Brent crude futures jumped $1.54, or 2.2 percent, to settle at $70.45 a barrel. For the week, Brent was up about 6.4 percent, its strongest weekly rise since July.
“There are a number of bullish things to hang the hat of the rally on this week; be it the inventory report … or the tariff news, or the heightened tensions between Saudi and Iran,” said Matt Smith, director of commodity research at Clipper Data in Louisville, Kentucky.
President Donald Trump’s decision to replace national security adviser H.R. McMaster with John Bolton, who is seen as more hawkish on Iran, also supported prices, Smith said.
Global stock markets fell as investors worried about a trade stand-off between the United States and China. Trade jitters could also hit oil markets, but most analysts said other bullish factors outweighed them for now.

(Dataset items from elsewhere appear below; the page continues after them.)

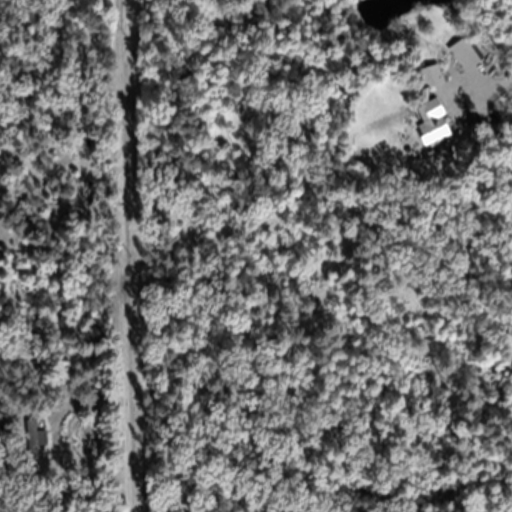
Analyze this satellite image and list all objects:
building: (467, 66)
building: (433, 120)
road: (133, 256)
building: (38, 450)
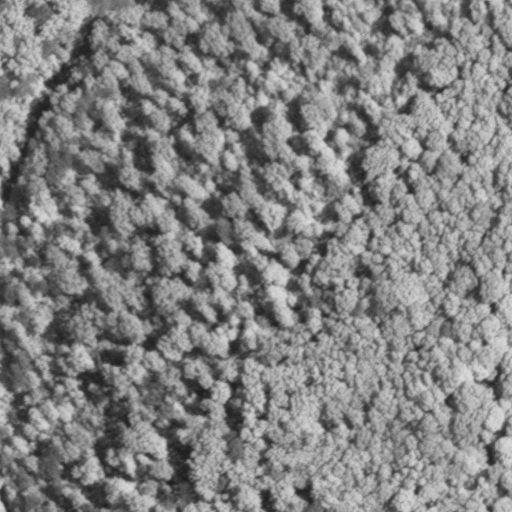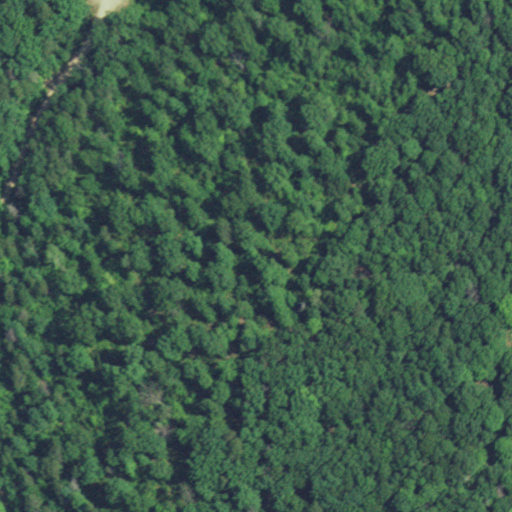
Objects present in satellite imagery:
road: (0, 242)
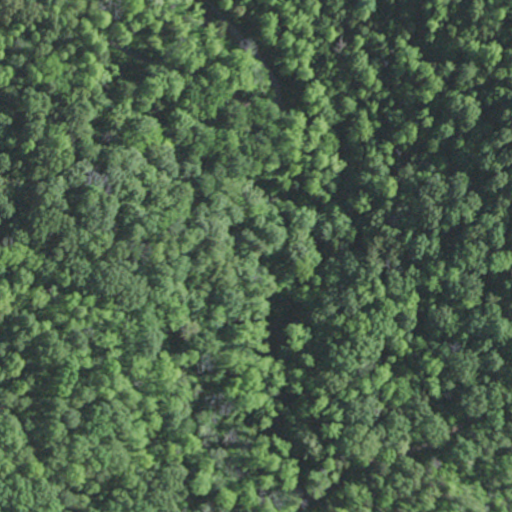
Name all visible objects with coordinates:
road: (282, 385)
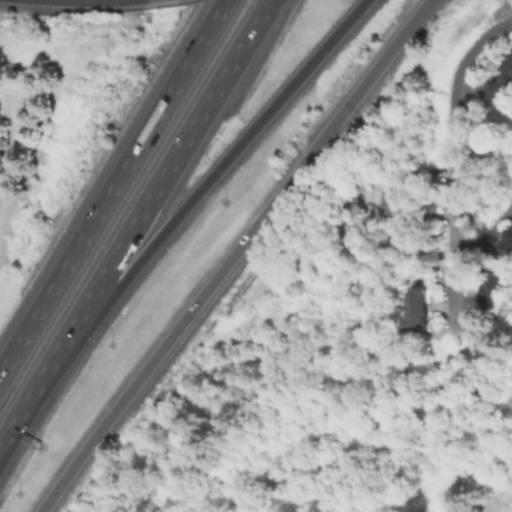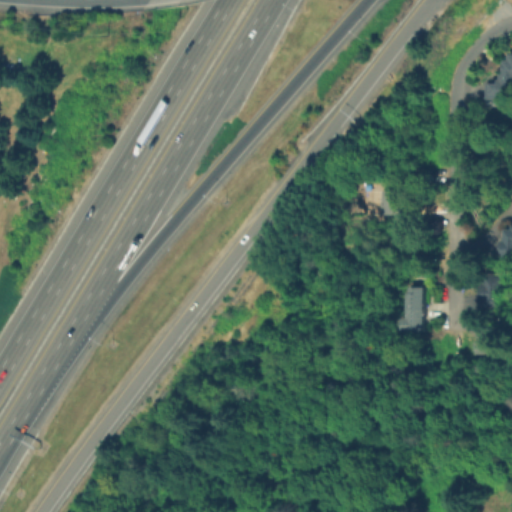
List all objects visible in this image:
road: (509, 22)
building: (501, 80)
building: (501, 81)
road: (456, 163)
road: (171, 166)
road: (220, 167)
road: (114, 189)
building: (388, 203)
building: (397, 210)
road: (486, 235)
building: (507, 243)
road: (231, 253)
building: (493, 290)
building: (493, 290)
building: (415, 296)
building: (413, 308)
building: (413, 319)
building: (490, 336)
building: (489, 338)
road: (35, 392)
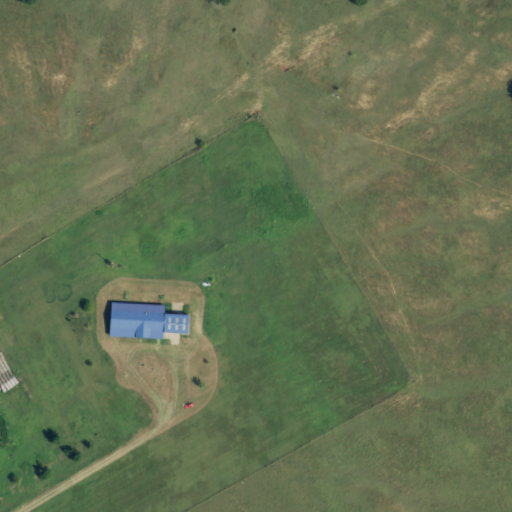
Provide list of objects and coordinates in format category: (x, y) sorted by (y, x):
building: (138, 319)
building: (139, 319)
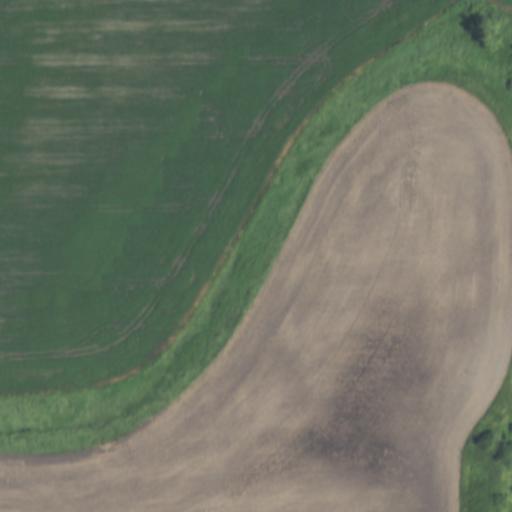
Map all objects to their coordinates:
crop: (143, 157)
crop: (143, 157)
crop: (335, 345)
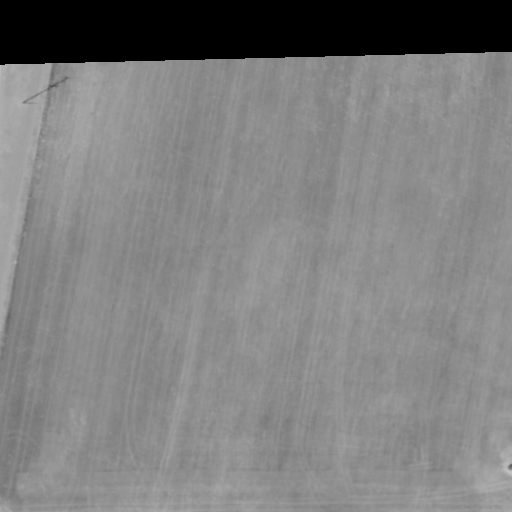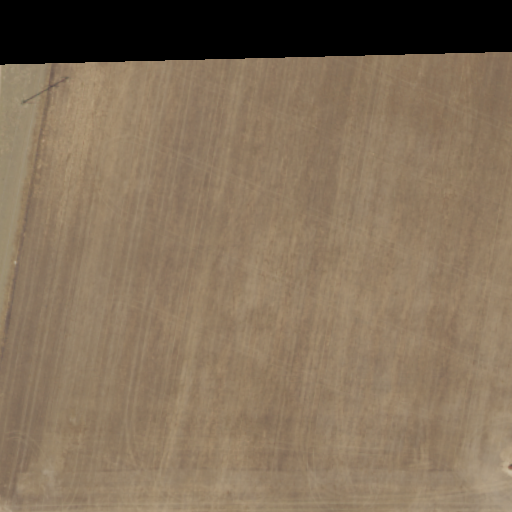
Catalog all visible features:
road: (1, 18)
power tower: (22, 103)
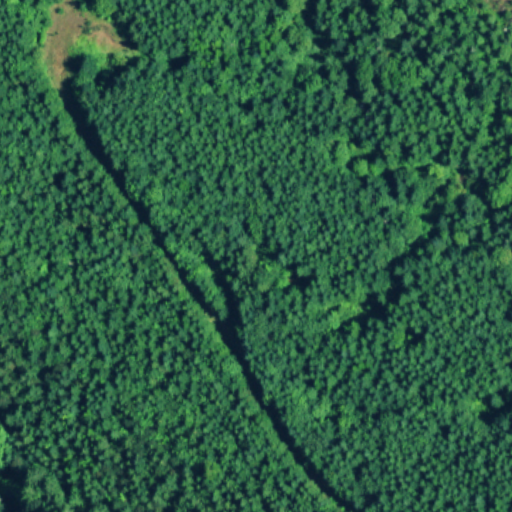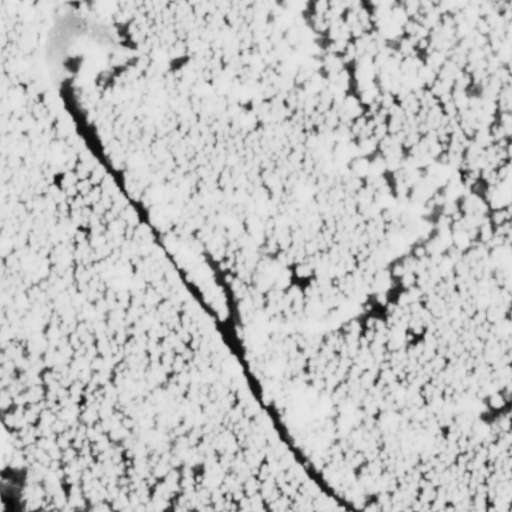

U.S. energy companies added four oil rigs in the week to March 23 General Electric Co’s Baker Hughes energy services firm reported.
That brought the total number of rigs to 804, the highest in three years.
While U.S. production keeps rising, the Organization of the Petroleum Exporting Countries (OPEC) and allied producers have curbed output.
Saudi Energy Minister Khalid al-Falih told Reuters the curbs, instituted in January 2017, would need to continue into 2019 to reduce global inventories.
The demand outlook also supported oil.
“We’re continuing to see signs that demand is really healthy; total U.S. demand is more than 1 million barrels a day more than it was a year ago,” said Gene McGillian, manager of market research at Tradition Energy in Stamford, Connecticut.
“As the fundamental picture continues to tighten, that’s going to attract further length in the market,” he said.
Morgan Stanley predicted Brent would hit $75 a barrel in the third quarter as seasonal demand picks up.
It noted the market is “only three-four weeks away from peak refinery maintenance, after which crude and product demand should accelerate. Global inventories are already at the bottom end of the five-year range.”